December 14, 2017 by Greg Meckbach, Associate Editor
It will be some old, some new with regard to issues expected to be top of mind for members of the century-old Toronto Insurance Conference (TIC).
An example of the former are information technology developments that are disrupting the insurance industry while an example of the latter is the sunset clause on laws restricting banks selling insurance, notes incoming president Rael Levy.
“One of the things (TIC is) firmly focused on is technology, given the number of disruptive forces that are sort of percolating in the background,” including insurtech and fintech, says the current vice president of TIC, which since 1918 has served as a forum to address concerns to commercial brokerages in the Greater Toronto Area.
Levy is to take over as TIC president this coming March from Michael Loeters, senior vice president of strategic clients and risk management for PROLINK, Canada’s insurance connection.
With disruptive technology, “it’s only natural to assume that some insurers might look to sell direct to the end-customer and to disintermediate the broker,” Levy notes.

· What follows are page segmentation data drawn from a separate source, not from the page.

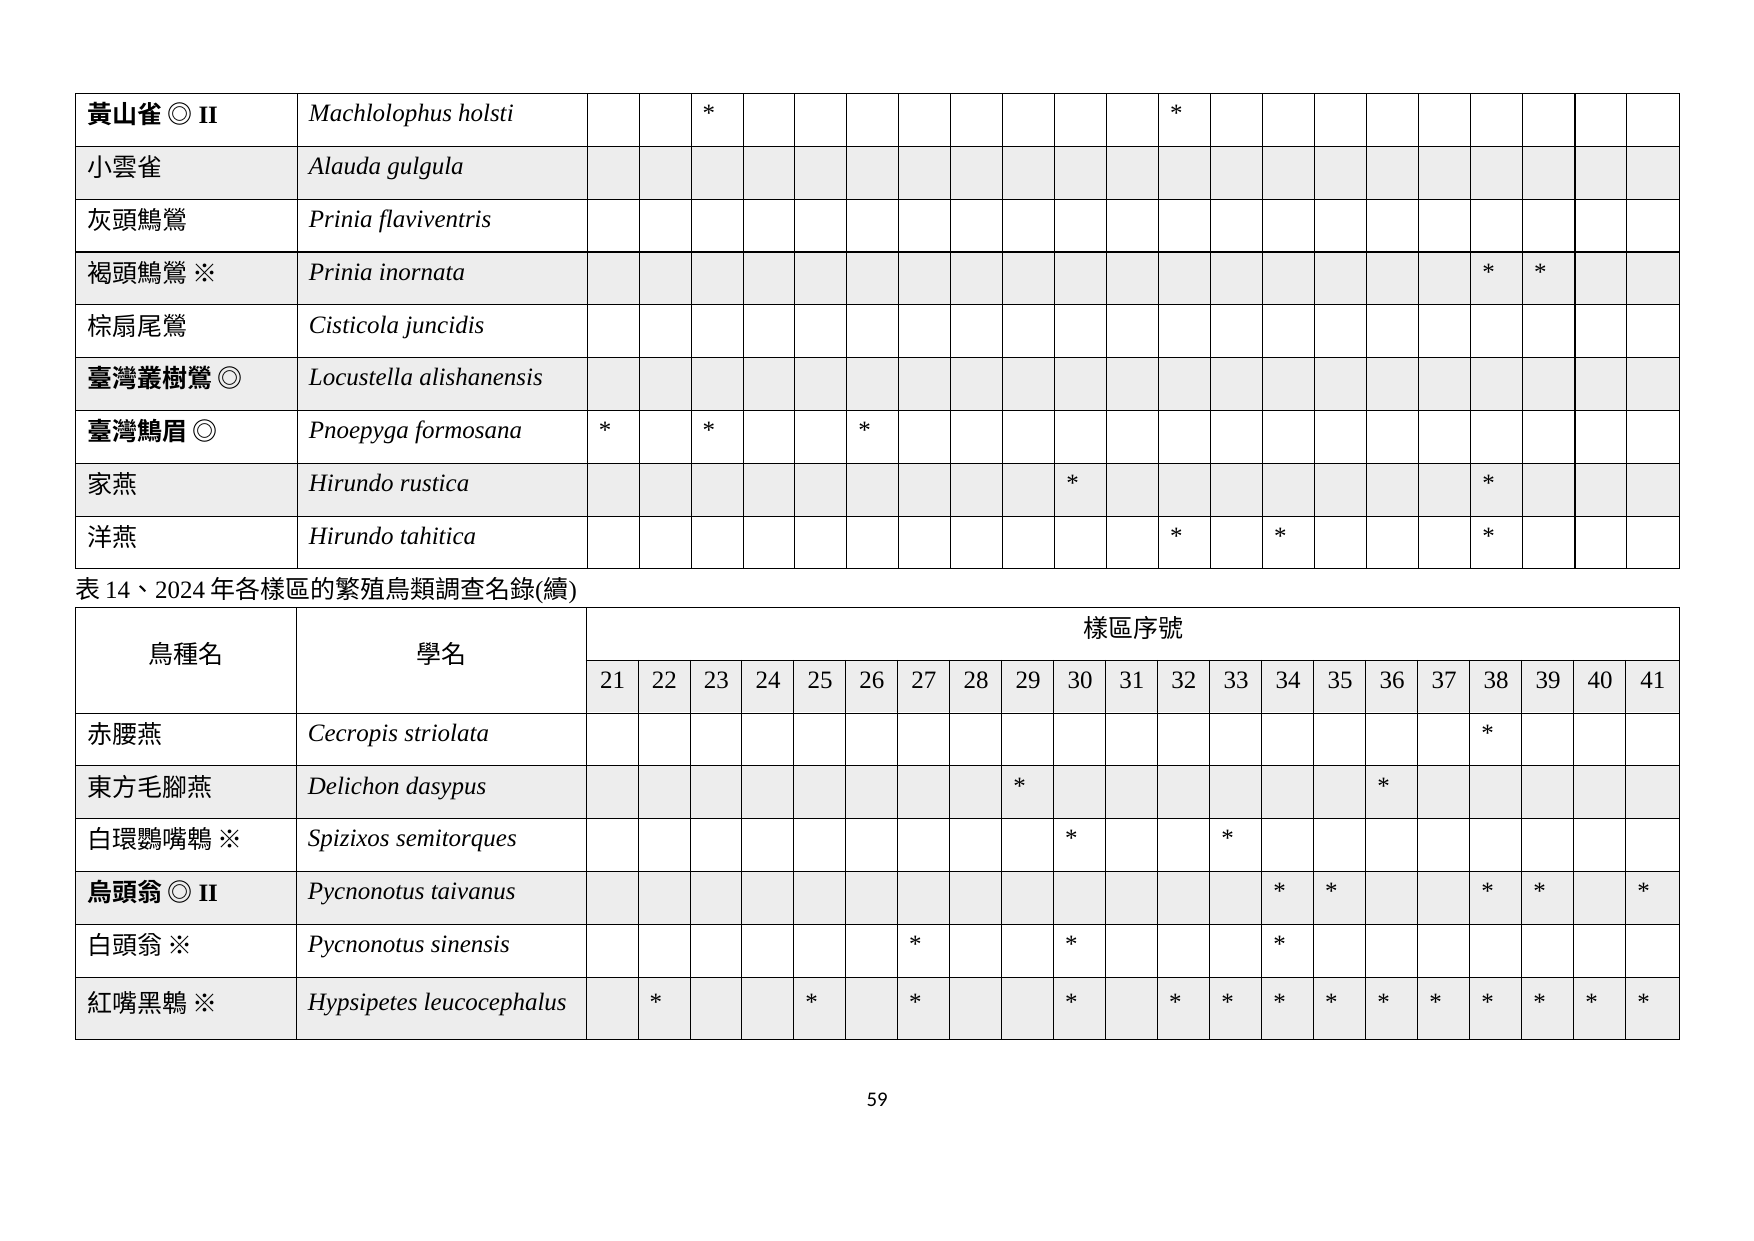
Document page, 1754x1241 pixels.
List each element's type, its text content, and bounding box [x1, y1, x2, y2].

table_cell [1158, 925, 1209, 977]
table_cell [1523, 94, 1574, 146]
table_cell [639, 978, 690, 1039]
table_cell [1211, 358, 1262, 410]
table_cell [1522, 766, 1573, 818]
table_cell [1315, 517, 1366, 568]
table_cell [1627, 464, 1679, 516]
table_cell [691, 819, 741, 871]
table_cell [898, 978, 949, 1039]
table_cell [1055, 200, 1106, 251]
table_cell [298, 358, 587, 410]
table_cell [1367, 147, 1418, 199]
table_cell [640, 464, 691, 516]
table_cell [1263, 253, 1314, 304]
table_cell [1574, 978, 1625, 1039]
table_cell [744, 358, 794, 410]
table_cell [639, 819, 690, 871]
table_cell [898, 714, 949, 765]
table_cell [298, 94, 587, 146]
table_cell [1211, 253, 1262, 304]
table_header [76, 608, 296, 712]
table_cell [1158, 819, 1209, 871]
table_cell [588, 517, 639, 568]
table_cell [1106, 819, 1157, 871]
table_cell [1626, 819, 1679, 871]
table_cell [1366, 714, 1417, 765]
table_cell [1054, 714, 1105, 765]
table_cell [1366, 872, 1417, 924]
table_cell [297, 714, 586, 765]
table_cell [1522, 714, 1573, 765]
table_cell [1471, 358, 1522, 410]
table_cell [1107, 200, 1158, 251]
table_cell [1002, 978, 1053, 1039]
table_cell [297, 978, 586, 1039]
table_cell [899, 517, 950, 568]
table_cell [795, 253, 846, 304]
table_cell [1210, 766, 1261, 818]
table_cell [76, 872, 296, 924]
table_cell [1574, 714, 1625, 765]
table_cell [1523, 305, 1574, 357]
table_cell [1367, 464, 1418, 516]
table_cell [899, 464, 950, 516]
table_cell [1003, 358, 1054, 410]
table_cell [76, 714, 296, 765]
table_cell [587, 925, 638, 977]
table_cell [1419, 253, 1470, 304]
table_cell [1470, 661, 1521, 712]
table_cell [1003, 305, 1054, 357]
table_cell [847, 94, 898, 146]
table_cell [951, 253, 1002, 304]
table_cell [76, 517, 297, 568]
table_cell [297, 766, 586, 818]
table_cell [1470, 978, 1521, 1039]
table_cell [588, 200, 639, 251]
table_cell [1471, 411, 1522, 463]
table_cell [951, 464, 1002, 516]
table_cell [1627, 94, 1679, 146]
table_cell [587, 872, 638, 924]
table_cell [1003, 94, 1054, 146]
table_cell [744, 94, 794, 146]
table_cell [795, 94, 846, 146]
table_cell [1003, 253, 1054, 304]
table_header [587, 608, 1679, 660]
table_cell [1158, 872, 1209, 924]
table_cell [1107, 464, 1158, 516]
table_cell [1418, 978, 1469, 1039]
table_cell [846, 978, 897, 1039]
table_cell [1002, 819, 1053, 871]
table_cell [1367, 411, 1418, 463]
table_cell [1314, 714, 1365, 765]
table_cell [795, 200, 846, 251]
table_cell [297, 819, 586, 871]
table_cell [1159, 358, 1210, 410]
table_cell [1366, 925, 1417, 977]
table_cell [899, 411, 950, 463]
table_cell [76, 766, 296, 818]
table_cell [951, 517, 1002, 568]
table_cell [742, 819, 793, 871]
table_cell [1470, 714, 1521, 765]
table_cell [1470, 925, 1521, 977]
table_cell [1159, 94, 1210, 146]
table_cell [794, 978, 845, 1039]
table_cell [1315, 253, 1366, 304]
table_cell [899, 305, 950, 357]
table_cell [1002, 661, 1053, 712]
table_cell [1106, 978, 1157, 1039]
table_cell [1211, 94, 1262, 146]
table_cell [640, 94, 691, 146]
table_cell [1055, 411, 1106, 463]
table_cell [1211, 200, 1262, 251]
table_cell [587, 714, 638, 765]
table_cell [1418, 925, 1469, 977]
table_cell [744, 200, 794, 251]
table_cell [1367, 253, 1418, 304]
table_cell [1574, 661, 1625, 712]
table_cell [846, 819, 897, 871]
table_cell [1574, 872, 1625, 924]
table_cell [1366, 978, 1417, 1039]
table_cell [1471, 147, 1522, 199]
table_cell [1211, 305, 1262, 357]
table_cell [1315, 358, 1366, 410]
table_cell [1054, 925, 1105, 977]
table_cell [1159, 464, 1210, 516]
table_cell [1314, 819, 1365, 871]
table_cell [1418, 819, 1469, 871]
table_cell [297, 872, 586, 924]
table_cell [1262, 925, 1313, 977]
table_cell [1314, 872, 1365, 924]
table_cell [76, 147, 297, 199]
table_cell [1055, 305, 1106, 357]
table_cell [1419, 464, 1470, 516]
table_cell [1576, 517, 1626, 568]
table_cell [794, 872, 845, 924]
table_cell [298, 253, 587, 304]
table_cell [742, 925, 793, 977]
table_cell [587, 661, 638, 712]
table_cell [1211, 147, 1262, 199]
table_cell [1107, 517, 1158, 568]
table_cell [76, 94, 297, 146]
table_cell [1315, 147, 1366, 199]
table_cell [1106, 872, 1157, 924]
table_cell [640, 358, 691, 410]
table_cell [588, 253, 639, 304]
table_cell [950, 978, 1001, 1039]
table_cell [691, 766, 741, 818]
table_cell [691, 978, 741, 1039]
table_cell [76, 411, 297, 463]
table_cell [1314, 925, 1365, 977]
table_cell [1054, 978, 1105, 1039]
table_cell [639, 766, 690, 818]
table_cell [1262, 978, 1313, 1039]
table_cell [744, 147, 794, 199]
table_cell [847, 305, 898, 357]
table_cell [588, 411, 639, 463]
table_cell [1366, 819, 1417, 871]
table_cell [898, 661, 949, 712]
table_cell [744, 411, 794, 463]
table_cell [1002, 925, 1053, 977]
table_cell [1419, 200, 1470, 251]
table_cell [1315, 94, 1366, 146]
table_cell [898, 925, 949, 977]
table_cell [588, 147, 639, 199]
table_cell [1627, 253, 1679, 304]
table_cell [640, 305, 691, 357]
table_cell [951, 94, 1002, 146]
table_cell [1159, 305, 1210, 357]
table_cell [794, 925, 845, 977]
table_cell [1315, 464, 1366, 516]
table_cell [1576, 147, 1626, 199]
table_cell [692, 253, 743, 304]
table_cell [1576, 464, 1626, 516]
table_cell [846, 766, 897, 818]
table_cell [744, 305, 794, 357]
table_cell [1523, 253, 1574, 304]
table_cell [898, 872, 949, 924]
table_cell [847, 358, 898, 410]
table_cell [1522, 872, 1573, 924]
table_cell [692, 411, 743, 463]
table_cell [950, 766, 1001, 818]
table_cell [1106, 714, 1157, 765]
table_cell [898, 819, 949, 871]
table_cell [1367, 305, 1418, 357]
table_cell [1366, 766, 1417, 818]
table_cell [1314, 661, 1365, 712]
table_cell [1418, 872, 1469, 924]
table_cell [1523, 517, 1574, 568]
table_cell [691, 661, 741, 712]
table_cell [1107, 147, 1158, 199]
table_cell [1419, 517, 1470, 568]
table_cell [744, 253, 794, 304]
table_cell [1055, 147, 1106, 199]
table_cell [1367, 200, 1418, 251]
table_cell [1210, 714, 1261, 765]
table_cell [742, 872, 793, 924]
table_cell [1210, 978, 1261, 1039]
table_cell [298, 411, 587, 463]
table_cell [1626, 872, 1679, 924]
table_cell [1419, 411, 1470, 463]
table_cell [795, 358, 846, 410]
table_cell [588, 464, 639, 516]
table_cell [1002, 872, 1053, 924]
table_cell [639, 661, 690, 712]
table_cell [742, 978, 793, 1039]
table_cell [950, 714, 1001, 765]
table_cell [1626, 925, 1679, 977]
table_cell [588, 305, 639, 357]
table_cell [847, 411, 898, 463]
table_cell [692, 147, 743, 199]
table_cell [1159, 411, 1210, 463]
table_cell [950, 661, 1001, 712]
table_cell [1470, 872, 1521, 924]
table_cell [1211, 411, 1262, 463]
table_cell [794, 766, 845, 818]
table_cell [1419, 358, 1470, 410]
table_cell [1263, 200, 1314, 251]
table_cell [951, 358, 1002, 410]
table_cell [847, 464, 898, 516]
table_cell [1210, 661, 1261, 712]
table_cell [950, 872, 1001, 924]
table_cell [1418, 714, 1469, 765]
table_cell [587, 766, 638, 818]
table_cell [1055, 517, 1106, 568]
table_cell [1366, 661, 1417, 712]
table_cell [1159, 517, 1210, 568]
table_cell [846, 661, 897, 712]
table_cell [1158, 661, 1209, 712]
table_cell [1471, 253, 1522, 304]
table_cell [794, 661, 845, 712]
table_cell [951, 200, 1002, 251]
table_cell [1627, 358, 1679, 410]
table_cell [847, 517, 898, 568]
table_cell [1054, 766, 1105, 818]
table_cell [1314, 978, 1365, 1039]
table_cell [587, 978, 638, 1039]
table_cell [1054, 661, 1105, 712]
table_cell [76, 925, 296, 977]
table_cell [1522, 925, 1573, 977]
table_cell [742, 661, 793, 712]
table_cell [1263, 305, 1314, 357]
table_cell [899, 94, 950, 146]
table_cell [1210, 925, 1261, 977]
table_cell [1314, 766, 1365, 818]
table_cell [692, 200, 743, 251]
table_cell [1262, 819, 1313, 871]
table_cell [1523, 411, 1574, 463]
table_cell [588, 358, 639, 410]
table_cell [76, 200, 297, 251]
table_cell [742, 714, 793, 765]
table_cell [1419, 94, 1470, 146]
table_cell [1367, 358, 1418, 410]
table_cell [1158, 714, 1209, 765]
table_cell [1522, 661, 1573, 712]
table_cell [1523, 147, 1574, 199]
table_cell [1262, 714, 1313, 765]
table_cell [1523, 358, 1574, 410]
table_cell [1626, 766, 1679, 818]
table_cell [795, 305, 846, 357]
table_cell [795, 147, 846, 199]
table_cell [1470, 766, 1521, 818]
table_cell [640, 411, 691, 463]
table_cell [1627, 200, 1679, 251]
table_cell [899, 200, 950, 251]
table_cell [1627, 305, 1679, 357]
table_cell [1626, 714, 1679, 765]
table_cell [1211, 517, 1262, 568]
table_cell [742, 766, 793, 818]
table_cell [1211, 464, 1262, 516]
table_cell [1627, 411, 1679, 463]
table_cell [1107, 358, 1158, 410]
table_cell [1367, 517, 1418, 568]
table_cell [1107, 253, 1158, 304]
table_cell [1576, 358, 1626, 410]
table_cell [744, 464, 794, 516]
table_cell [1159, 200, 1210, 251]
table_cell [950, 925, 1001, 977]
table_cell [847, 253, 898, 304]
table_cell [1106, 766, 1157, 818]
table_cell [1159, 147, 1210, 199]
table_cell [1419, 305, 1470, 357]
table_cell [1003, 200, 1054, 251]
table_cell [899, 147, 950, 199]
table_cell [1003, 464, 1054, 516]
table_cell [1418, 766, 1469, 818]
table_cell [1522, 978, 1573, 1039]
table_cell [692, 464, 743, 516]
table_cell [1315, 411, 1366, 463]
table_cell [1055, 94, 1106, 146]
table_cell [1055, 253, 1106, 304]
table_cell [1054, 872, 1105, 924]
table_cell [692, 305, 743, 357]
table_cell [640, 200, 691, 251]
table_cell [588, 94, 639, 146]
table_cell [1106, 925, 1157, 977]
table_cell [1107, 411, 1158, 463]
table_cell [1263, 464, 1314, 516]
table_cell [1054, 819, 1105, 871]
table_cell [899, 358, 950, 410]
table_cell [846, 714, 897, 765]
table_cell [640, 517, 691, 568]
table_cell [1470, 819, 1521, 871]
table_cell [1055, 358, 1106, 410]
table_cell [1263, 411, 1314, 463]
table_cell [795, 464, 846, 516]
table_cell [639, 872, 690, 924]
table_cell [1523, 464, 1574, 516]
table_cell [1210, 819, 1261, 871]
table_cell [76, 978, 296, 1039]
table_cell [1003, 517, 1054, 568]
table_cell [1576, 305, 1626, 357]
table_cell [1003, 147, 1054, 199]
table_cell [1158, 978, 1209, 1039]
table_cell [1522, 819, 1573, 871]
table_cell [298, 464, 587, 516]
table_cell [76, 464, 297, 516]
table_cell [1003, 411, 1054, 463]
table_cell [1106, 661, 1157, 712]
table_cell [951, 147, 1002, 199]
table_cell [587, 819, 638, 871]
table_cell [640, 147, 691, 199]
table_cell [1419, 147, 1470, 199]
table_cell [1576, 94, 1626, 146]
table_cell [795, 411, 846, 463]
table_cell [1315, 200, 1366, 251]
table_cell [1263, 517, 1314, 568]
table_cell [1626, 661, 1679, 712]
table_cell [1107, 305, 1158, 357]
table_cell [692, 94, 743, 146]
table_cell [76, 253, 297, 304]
text 表14、2024年各樣區的繁殖鳥類調查名錄(續) [75, 569, 1679, 607]
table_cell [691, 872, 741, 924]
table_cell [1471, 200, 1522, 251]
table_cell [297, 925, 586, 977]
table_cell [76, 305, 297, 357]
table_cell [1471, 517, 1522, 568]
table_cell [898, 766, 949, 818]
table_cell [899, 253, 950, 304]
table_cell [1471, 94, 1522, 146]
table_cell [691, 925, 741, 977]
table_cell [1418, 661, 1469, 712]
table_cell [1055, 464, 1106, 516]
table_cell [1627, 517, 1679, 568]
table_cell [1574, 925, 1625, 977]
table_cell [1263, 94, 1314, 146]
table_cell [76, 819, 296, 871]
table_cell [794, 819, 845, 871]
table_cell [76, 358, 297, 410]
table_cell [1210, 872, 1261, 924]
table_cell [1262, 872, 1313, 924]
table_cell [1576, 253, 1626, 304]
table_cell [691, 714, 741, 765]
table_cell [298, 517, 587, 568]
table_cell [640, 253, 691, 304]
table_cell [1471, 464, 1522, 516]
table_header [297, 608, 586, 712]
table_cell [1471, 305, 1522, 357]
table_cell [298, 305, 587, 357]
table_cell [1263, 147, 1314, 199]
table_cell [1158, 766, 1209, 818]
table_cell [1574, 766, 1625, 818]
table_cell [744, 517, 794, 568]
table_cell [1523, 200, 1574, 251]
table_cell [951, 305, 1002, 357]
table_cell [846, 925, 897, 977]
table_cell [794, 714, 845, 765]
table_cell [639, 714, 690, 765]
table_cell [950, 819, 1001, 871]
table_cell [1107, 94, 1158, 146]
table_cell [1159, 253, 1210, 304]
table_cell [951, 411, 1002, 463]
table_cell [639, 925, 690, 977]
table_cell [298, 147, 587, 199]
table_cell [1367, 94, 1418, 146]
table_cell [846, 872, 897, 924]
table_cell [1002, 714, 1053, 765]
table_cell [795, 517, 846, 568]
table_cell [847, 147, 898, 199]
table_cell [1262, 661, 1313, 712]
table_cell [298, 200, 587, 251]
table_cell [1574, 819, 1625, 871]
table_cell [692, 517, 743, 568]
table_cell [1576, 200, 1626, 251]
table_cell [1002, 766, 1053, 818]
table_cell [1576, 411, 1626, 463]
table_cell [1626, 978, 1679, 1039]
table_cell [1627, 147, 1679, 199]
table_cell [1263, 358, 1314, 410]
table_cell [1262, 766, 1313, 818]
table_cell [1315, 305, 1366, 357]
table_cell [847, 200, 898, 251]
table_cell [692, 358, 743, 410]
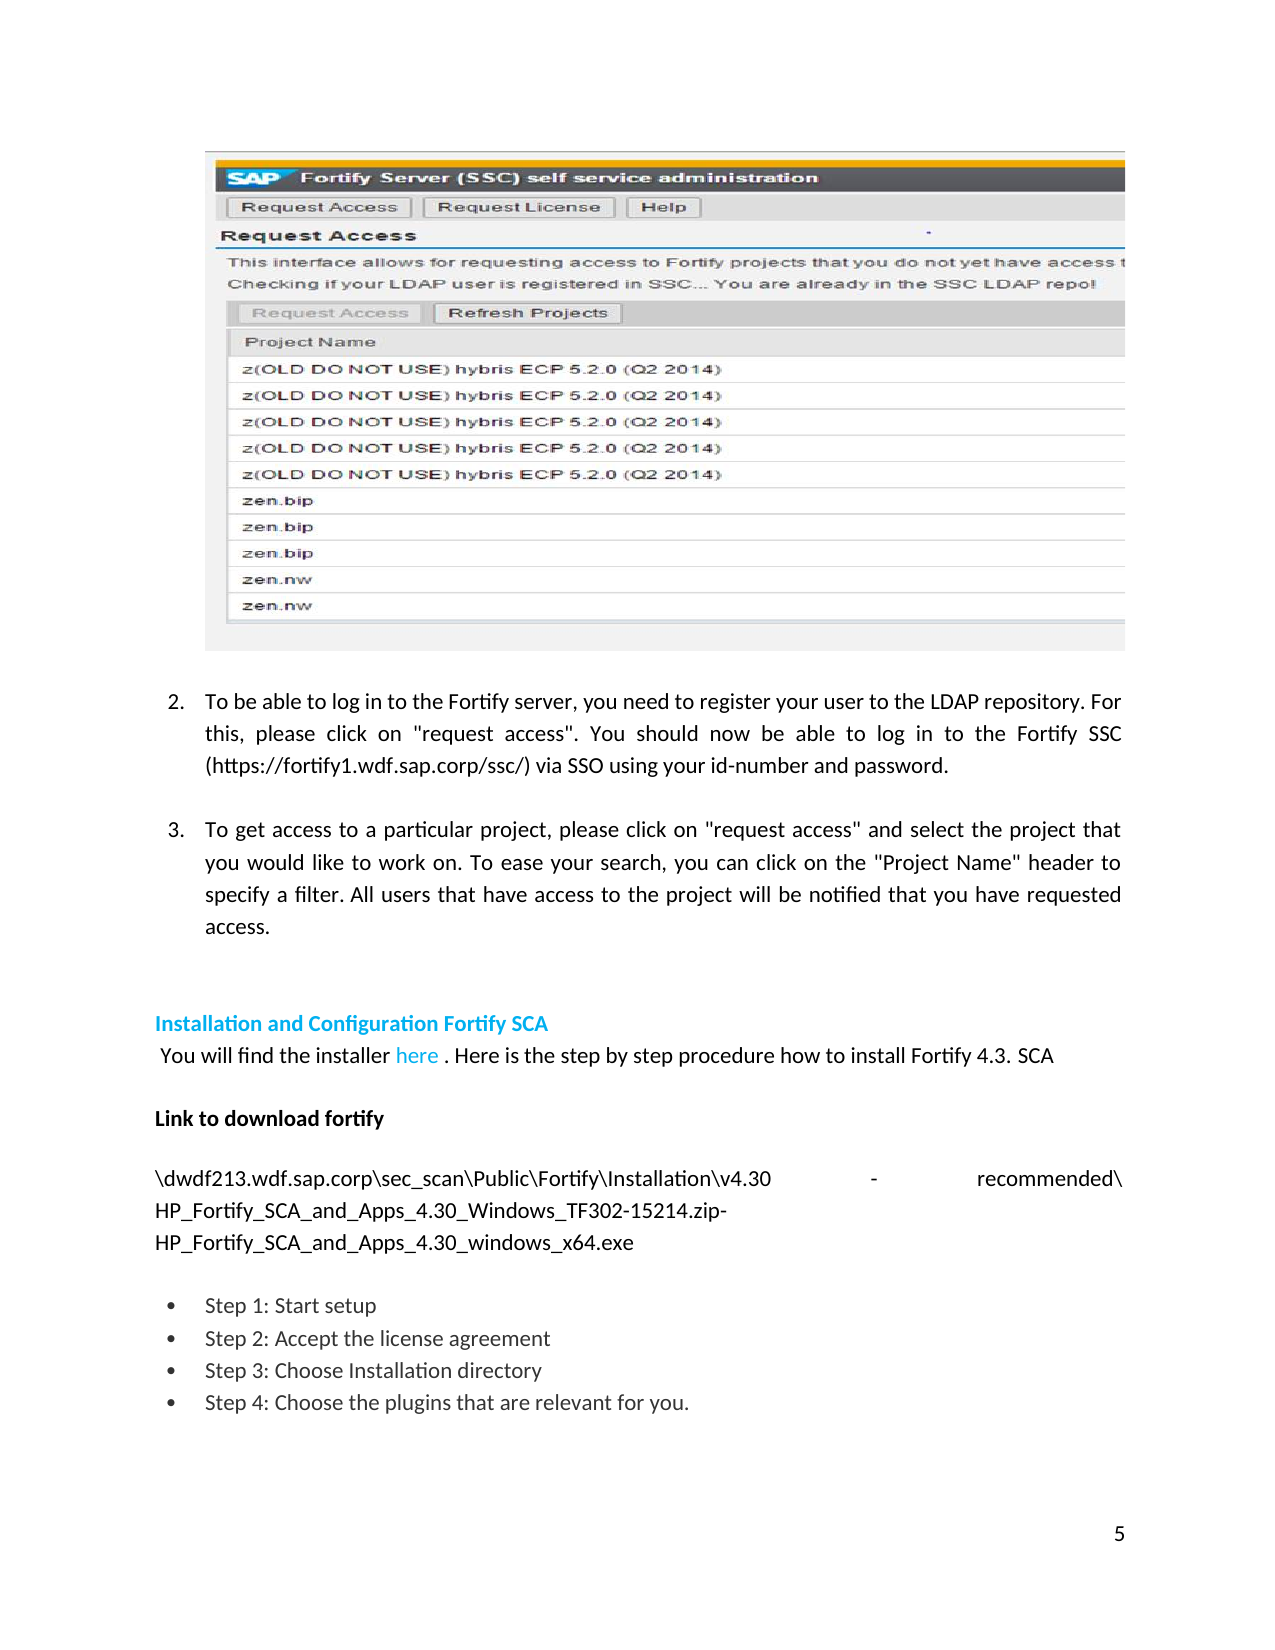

“So, the TIC is really looking to steward a conversation on technology and, specifically, how brokers can utilize emerging technology to reduce frictional costs in the insurance transaction, both with the insurers and with the end-customers, to facilitate an easier, more streamlined way of doing business,” he explains.
A lawyer, Levy works near the Air Canada Centre — home of the Toronto Maple Leafs — as assistant general counsel and director of government relations for Marsh Canada Limited. Born in South Africa, he spent his early childhood in Durban and immigrated to Canada in 1994 with his family.